Verdi forderte in der ersten Runde der Tarifverhandlungen am heutigen Dienstag in Düsseldorf unter anderem eine pauschale Erhöhung von 500 Euro für alle Vollzeitkräfte sowie eine entsprechende Erhöhung für Teilzeitkräfte und drei zusätzliche Urlaubstage nur für Gewerkschaftsmitglieder.
„Das können wir nicht ernst nehmen“, sagte Gero Kettler, Geschäftsführer des Arbeitgeberverbandes AWO Deutschland. Im Durchschnitt würde das einer Lohnsteigerung von rund 13 Prozent entsprechen, so Kettler. „Jedem ist klar, dass das nicht realistisch ist.“ Er forderte Verdi auf, sich auf die Verantwortung für die Mitarbeiterschaft zu besinnen, und ernst gemeinte Forderungen zu unterbreiten, die eine konstruktive Basis für die zweite Tarifrunde am 10. Februar biete.

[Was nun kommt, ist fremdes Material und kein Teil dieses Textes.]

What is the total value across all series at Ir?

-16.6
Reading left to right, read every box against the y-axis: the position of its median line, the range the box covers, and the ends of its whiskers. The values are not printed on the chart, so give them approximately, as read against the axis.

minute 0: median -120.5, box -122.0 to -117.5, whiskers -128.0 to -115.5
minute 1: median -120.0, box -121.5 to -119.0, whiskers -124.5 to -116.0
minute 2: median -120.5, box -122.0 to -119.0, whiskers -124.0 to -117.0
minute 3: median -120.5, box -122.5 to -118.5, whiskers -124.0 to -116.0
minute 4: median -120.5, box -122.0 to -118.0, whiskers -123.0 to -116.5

Gero Kettler weiter: „Wir erleben momentan massive Verschiebungen zwischen den Sozialhaushalten des Bundes und der Länder. Damit wird der finanzielle Spielraum für alle Träger von sozialer Arbeit enger. Dies muss auch in Tarifverhandlungen Berücksichtigung finden. In dieser Situation brauchen wir Ernsthaftigkeit unseres Verhandlungspartners, um einen fairen und finanzierbaren Abschluss zu erzielen.“
Die Arbeitgeber legten in der heutigen Verhandlungsrunde kein Angebot vor, weil Verdi mit ihren Forderungen bereits im Vorfeld Unverständnis ausgelöst hatte. „Wir haben in der Vergangenheit immer gute Abschlüsse für die rund 50.000 Beschäftigten in NRW verhandelt“, so Kettler. Die „Lücke“ zum Öffentlichen Dienst zu schließen, sei immer eine zentrale Verdi-Forderung gewesen, der man in den vergangenen Jahren nachgekommen sei.
Bundesweit verhandelt Verdi übrigens zurzeit auch mit anderen Tarifparteien und gibt sich dort bodenständiger. Dass nun ausgerechnet die Tarifrunde mit der AWO NRW mit einer absurden 500-Euro-Pauschale torpediert wird, sorgte auf Arbeitgeberseite für Kopfschütteln. Uwe Hildebrandt, Geschäftsführer der AWO NRW, nannte die Forderung einen „PR-Gag“ für die Mitgliederwerbung der Gewerkschaft.
„Nach der guten Zusammenarbeit in den vergangenen Jahren gehen wir davon aus, dass wir im Februar neue Forderungen erhalten und über realistische Zahlen verhandeln“, so Kettler abschließend.